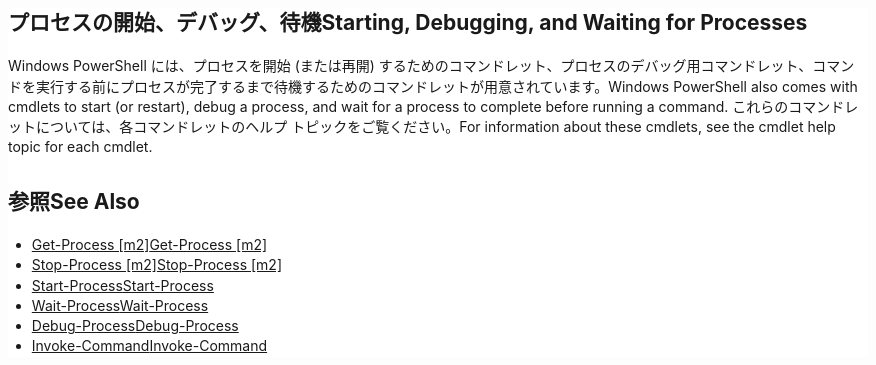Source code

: ## <a name="starting-debugging-and-waiting-for-processes"></a><span data-ttu-id="75ca6-147">プロセスの開始、デバッグ、待機</span><span class="sxs-lookup"><span data-stu-id="75ca6-147">Starting, Debugging, and Waiting for Processes</span></span>
<span data-ttu-id="75ca6-148">Windows PowerShell には、プロセスを開始 (または再開) するためのコマンドレット、プロセスのデバッグ用コマンドレット、コマンドを実行する前にプロセスが完了するまで待機するためのコマンドレットが用意されています。</span><span class="sxs-lookup"><span data-stu-id="75ca6-148">Windows PowerShell also comes with cmdlets to start (or restart), debug a process, and wait for a process to complete before running a command.</span></span> <span data-ttu-id="75ca6-149">これらのコマンドレットについては、各コマンドレットのヘルプ トピックをご覧ください。</span><span class="sxs-lookup"><span data-stu-id="75ca6-149">For information about these cmdlets, see the cmdlet help topic for each cmdlet.</span></span>

## <a name="see-also"></a><span data-ttu-id="75ca6-150">参照</span><span class="sxs-lookup"><span data-stu-id="75ca6-150">See Also</span></span>
- <span data-ttu-id="75ca6-151">[Get-Process [m2]](https://technet.microsoft.com/en-us/library/27a05dbd-4b69-48a3-8d55-b295f6225f15)</span><span class="sxs-lookup"><span data-stu-id="75ca6-151">[Get-Process [m2]](https://technet.microsoft.com/en-us/library/27a05dbd-4b69-48a3-8d55-b295f6225f15)</span></span>
- <span data-ttu-id="75ca6-152">[Stop-Process [m2]](https://technet.microsoft.com/en-us/library/12454238-9881-457a-bde4-fb6cd124deec)</span><span class="sxs-lookup"><span data-stu-id="75ca6-152">[Stop-Process [m2]](https://technet.microsoft.com/en-us/library/12454238-9881-457a-bde4-fb6cd124deec)</span></span>
- [<span data-ttu-id="75ca6-153">Start-Process</span><span class="sxs-lookup"><span data-stu-id="75ca6-153">Start-Process</span></span>](https://technet.microsoft.com/en-us/library/41a7e43c-9bb3-4dc2-8b0c-f6c32962e72c)
- [<span data-ttu-id="75ca6-154">Wait-Process</span><span class="sxs-lookup"><span data-stu-id="75ca6-154">Wait-Process</span></span>](https://technet.microsoft.com/en-us/library/9222af7a-789d-4a09-aa90-09d7c256c799)
- [<span data-ttu-id="75ca6-155">Debug-Process</span><span class="sxs-lookup"><span data-stu-id="75ca6-155">Debug-Process</span></span>](https://technet.microsoft.com/en-us/library/eea1dace-3913-4dbd-b659-5a94a610eee1)
- [<span data-ttu-id="75ca6-156">Invoke-Command</span><span class="sxs-lookup"><span data-stu-id="75ca6-156">Invoke-Command</span></span>](https://technet.microsoft.com/en-us/library/22fd98ba-1874-492e-95a5-c069467b8462)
•••••
**WHAT IS REQUIRED**
Rewrite the source text of all the items above, replacing "Wait-Process" with "Wait-Job" wherever it occurs and changing nothing else. Omit the pictures from your answer.

**SOLUTION FOR THIS TASK**
Source code

: ## <a name="starting-debugging-and-waiting-for-processes"></a><span data-ttu-id="75ca6-147">プロセスの開始、デバッグ、待機</span><span class="sxs-lookup"><span data-stu-id="75ca6-147">Starting, Debugging, and Waiting for Processes</span></span>
<span data-ttu-id="75ca6-148">Windows PowerShell には、プロセスを開始 (または再開) するためのコマンドレット、プロセスのデバッグ用コマンドレット、コマンドを実行する前にプロセスが完了するまで待機するためのコマンドレットが用意されています。</span><span class="sxs-lookup"><span data-stu-id="75ca6-148">Windows PowerShell also comes with cmdlets to start (or restart), debug a process, and wait for a process to complete before running a command.</span></span> <span data-ttu-id="75ca6-149">これらのコマンドレットについては、各コマンドレットのヘルプ トピックをご覧ください。</span><span class="sxs-lookup"><span data-stu-id="75ca6-149">For information about these cmdlets, see the cmdlet help topic for each cmdlet.</span></span>

## <a name="see-also"></a><span data-ttu-id="75ca6-150">参照</span><span class="sxs-lookup"><span data-stu-id="75ca6-150">See Also</span></span>
- <span data-ttu-id="75ca6-151">[Get-Process [m2]](https://technet.microsoft.com/en-us/library/27a05dbd-4b69-48a3-8d55-b295f6225f15)</span><span class="sxs-lookup"><span data-stu-id="75ca6-151">[Get-Process [m2]](https://technet.microsoft.com/en-us/library/27a05dbd-4b69-48a3-8d55-b295f6225f15)</span></span>
- <span data-ttu-id="75ca6-152">[Stop-Process [m2]](https://technet.microsoft.com/en-us/library/12454238-9881-457a-bde4-fb6cd124deec)</span><span class="sxs-lookup"><span data-stu-id="75ca6-152">[Stop-Process [m2]](https://technet.microsoft.com/en-us/library/12454238-9881-457a-bde4-fb6cd124deec)</span></span>
- [<span data-ttu-id="75ca6-153">Start-Process</span><span class="sxs-lookup"><span data-stu-id="75ca6-153">Start-Process</span></span>](https://technet.microsoft.com/en-us/library/41a7e43c-9bb3-4dc2-8b0c-f6c32962e72c)
- [<span data-ttu-id="75ca6-154">Wait-Job</span><span class="sxs-lookup"><span data-stu-id="75ca6-154">Wait-Job</span></span>](https://technet.microsoft.com/en-us/library/9222af7a-789d-4a09-aa90-09d7c256c799)
- [<span data-ttu-id="75ca6-155">Debug-Process</span><span class="sxs-lookup"><span data-stu-id="75ca6-155">Debug-Process</span></span>](https://technet.microsoft.com/en-us/library/eea1dace-3913-4dbd-b659-5a94a610eee1)
- [<span data-ttu-id="75ca6-156">Invoke-Command</span><span class="sxs-lookup"><span data-stu-id="75ca6-156">Invoke-Command</span></span>](https://technet.microsoft.com/en-us/library/22fd98ba-1874-492e-95a5-c069467b8462)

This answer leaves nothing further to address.